Tasks to carry out:
A. Copy the part of the research summaries that begins at the words "The greying of" and ends after "vitamin D on BMD.", swapping "osteoporosis" for "bone fragility".
B. How many adults took part in the research summaries' trial by Wald et al?

Text excerpt:

Wald et al performed a double-blind, placebo-controlled trial among adults (n = 156) with a clinical history of genital herpes and confirmed HSV-2 seropositivity. Subjects performed daily self-swabbing for HSV PCR testing, as well as reporting on occurrences of HSV outbreaks (which had to be confirmed within 24 hours by clinic personnel).
Over the 28-day duration of the study, study subjects who received daily doses of PRT of 25-400 mg/day experienced a significant reduction in the number of days of viral shedding (43-87% reduction, depending on dose). Clinical outbreaks were also dramatically reduced (87% reduction). PRT was well tolerated, with no serious drug-attributable adverse effects. It is uncertain if and when PRT will find clinical utility because animal trials disclosed skin and hematologic abnormalities, albeit at much larger relative doses than used in humans.
The Continuing Saga of Vitamin D: Who, When, and Why Should We Use It
Source: Reid IR, et al. Lancet 2014;383: 146-155.
The greying of the population assures a continued prominence for osteoporosis and its consequences. The "story line" of vitamin D in relation to osteoporosis is fairly straightforward: As vitamin D levels decline to suboptimal levels (actual number of what constitutes "suboptimal" is still hotly debated), secondary hyperparathyroidism develops, resulting in accelerated bone loss. To date, clinical trials have not confirmed a fracture reduction benefit from vitamin D supplementation, and even the relationship between vitamin D status and bone mineral density (BMD) is plagued with inconsistencies. To further clarify the question of the relationship between vitamin D and BMD, Reid et al performed a meta-analysis of clinical trials that evaluated the effects of vitamin D on BMD.

Supplied entries:

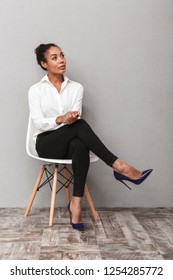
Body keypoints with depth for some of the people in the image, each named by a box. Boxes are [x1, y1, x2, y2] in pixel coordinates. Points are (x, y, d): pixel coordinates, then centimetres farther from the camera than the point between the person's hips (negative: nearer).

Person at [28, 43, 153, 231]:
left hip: (70, 143, 2)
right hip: (47, 145, -2)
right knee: (80, 125, -33)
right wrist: (61, 119, -28)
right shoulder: (35, 90, 3)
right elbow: (38, 123, -9)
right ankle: (118, 167, -32)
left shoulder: (76, 87, 9)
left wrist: (71, 118, -26)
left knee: (80, 146, -38)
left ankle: (76, 202, -34)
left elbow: (75, 119, -1)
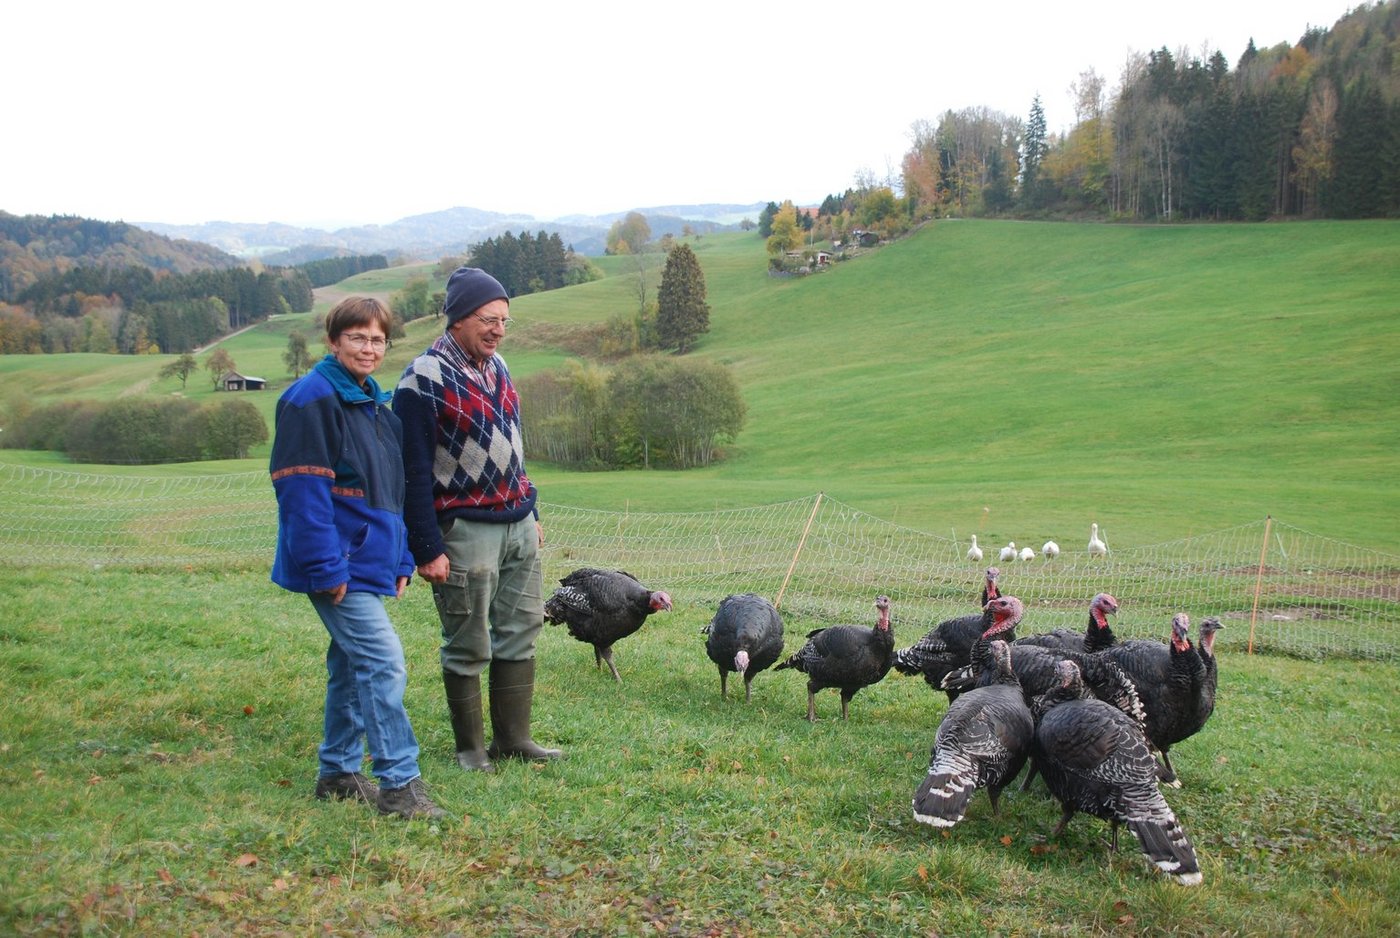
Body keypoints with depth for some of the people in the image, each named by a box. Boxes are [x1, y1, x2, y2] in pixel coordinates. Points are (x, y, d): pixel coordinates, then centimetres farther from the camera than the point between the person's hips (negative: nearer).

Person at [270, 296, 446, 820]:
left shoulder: (376, 404, 15)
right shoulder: (313, 399, -13)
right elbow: (302, 489, -18)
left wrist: (401, 560, 15)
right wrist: (327, 567, -21)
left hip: (369, 562, 9)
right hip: (340, 566, -9)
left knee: (351, 667, 15)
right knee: (383, 664, -13)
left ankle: (339, 773, 27)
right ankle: (398, 784, -6)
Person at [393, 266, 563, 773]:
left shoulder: (496, 365, 9)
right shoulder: (424, 379, -15)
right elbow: (414, 471, -15)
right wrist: (427, 549, -16)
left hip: (517, 525, 8)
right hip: (465, 531, -8)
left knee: (520, 634, 12)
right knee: (468, 648, 3)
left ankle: (513, 738, 23)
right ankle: (471, 749, 18)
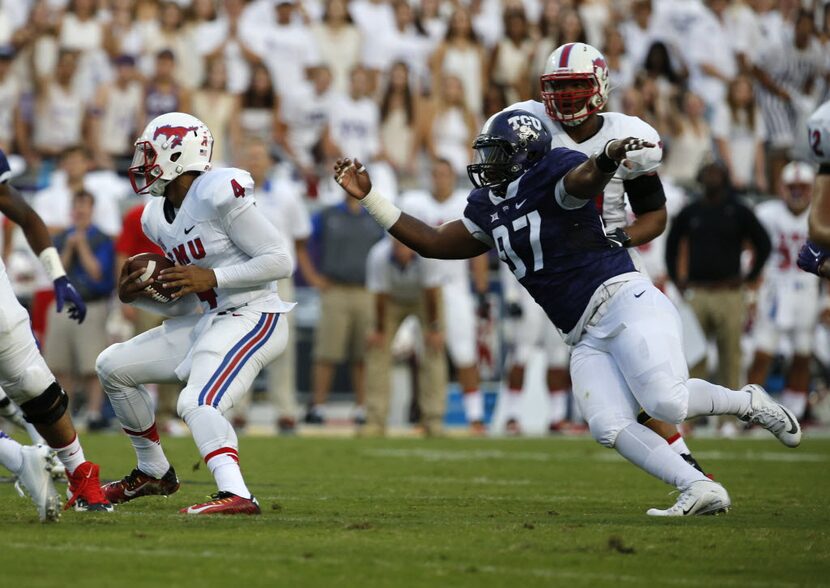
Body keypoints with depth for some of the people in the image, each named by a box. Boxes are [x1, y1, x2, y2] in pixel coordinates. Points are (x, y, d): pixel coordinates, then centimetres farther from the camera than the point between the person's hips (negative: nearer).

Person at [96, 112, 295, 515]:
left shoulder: (219, 194, -17)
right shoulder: (157, 218, 10)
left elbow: (280, 261, -16)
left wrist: (210, 277, -22)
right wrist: (135, 295, -2)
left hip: (251, 319, -10)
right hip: (205, 322, 10)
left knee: (197, 403, -32)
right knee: (112, 367, 15)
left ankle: (236, 495, -48)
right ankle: (153, 473, 27)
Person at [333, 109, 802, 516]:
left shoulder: (550, 176, -8)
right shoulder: (490, 209, 18)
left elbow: (584, 177, -30)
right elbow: (433, 244, 24)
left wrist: (608, 158, -56)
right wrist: (368, 197, 20)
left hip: (622, 301, -8)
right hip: (586, 337, 8)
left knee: (668, 404, -24)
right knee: (611, 428, -15)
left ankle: (747, 402, 4)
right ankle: (700, 489, -15)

Results of the tasks:
A.
The greying of the population assures a continued prominence for bone fragility and its consequences. The "story line" of vitamin D in relation to bone fragility is fairly straightforward: As vitamin D levels decline to suboptimal levels (actual number of what constitutes "suboptimal" is still hotly debated), secondary hyperparathyroidism develops, resulting in accelerated bone loss. To date, clinical trials have not confirmed a fracture reduction benefit from vitamin D supplementation, and even the relationship between vitamin D status and bone mineral density (BMD) is plagued with inconsistencies. To further clarify the question of the relationship between vitamin D and BMD, Reid et al performed a meta-analysis of clinical trials that evaluated the effects of vitamin D on BMD.

B. 156 adults.